This death was a shock to me. It took away my ennui for the rest
of the journey. I too had known Simon Fuge. That is to say, I had
met him once, at a soiree, and on that single occasion, as luck
had it, he had favoured the company with the very narration to
which the Gazette contributor referred. I remembered well the
burning brilliance of his blue-black eyes, his touching assurance
that all of us were necessarily interested in his adventures, and
the extremely graphic and convincing way in which he reconstituted
for us the nocturnal scene on Ham Lake--the two sisters, the boat,
the rustle of trees, the lights on shore, and his own difficulty
in managing the oars, one of which he lost for half-an-hour and
found again.

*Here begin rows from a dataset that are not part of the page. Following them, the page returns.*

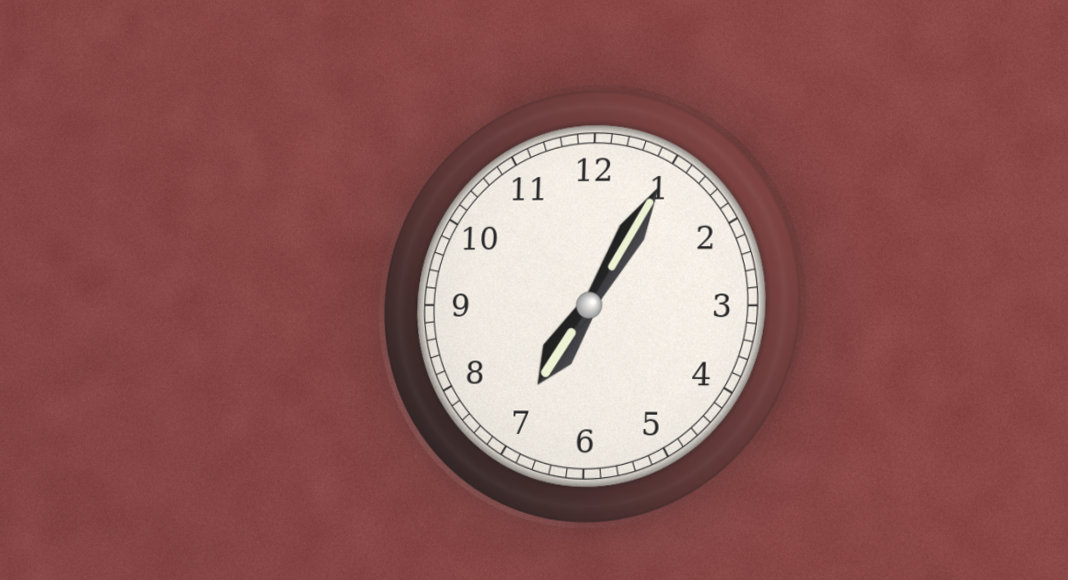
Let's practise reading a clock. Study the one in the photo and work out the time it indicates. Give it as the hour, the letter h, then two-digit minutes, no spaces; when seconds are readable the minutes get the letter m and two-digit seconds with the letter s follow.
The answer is 7h05
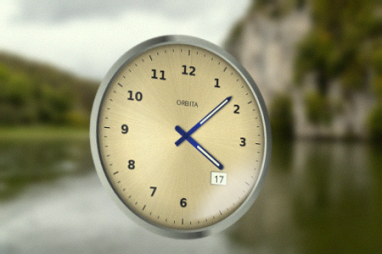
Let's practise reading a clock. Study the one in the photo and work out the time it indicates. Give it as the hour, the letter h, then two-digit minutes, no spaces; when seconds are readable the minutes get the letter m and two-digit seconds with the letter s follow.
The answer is 4h08
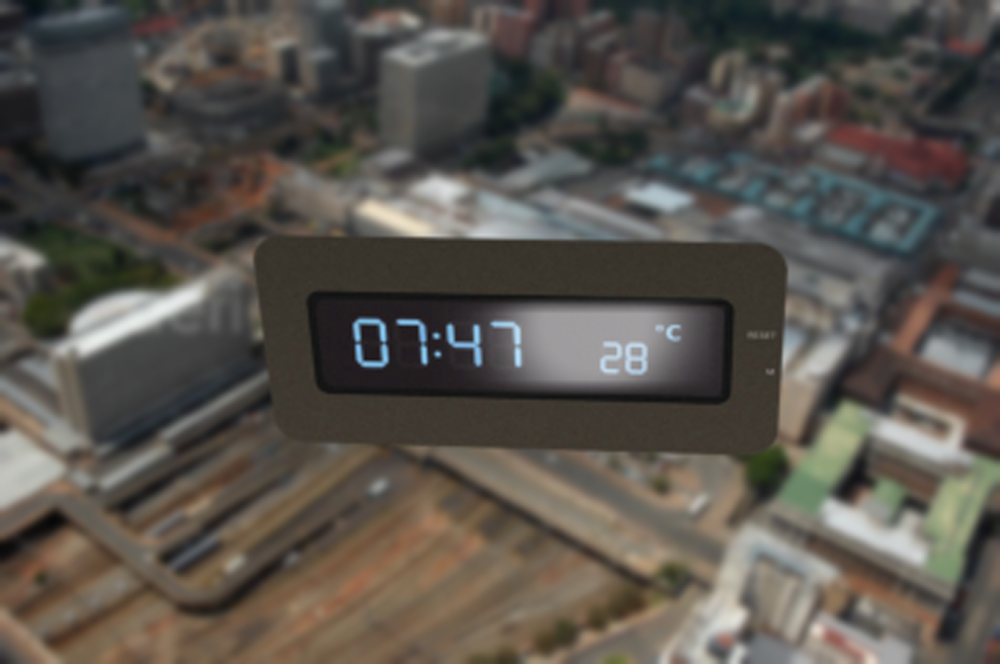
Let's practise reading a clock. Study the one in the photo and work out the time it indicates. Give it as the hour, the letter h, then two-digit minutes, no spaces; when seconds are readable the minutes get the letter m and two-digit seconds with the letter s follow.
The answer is 7h47
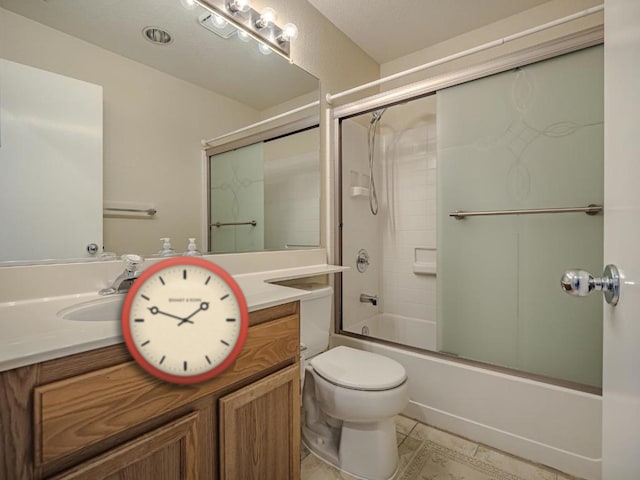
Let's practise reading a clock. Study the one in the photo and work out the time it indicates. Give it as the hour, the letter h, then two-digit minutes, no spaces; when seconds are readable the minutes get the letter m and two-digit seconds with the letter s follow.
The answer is 1h48
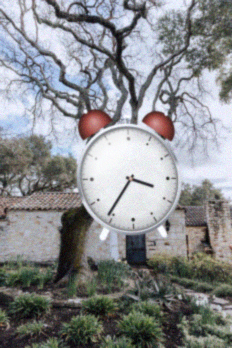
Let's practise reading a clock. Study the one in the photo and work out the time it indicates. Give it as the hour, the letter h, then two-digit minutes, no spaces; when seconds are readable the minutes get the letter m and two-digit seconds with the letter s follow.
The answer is 3h36
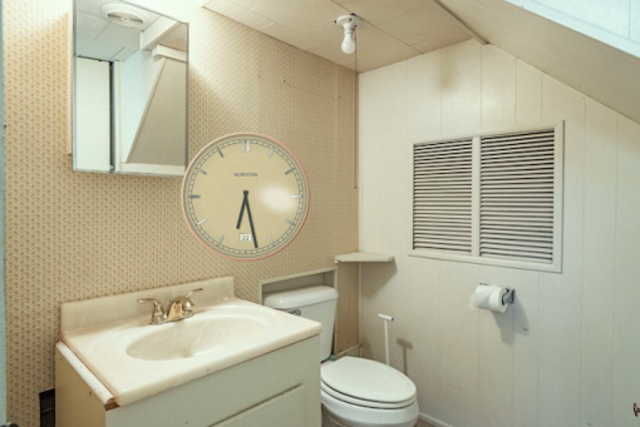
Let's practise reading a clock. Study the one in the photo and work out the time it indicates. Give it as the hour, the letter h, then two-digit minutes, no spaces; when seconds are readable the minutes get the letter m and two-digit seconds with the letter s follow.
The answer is 6h28
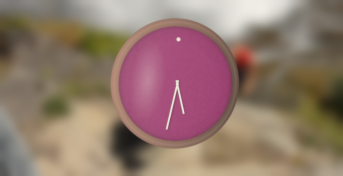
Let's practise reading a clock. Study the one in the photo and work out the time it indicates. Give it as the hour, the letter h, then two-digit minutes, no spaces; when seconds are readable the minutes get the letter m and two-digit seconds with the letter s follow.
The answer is 5h32
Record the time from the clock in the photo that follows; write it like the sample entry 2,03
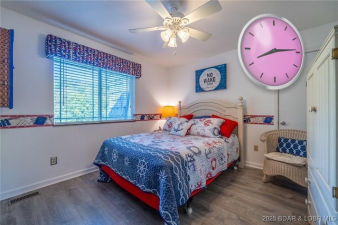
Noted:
8,14
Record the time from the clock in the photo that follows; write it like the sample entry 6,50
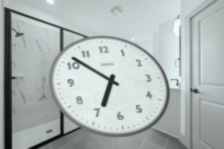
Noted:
6,52
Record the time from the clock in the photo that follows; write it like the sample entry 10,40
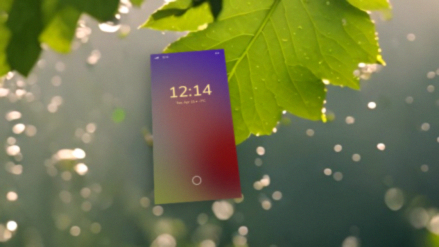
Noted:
12,14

It was by such details as that about the oar that,
with a tint of humour, he added realism to the romantic quality of
his tales. He seemed to have no reticences concerning himself.
Decidedly he allowed things to be understood...! Yes, his was a
romantic figure, the figure of one to whom every day, and every
hour of the day, was coloured by the violence of his passion for
existence. His pictures had often an unearthly beauty, but for him
they were nothing but faithful renderings of what he saw.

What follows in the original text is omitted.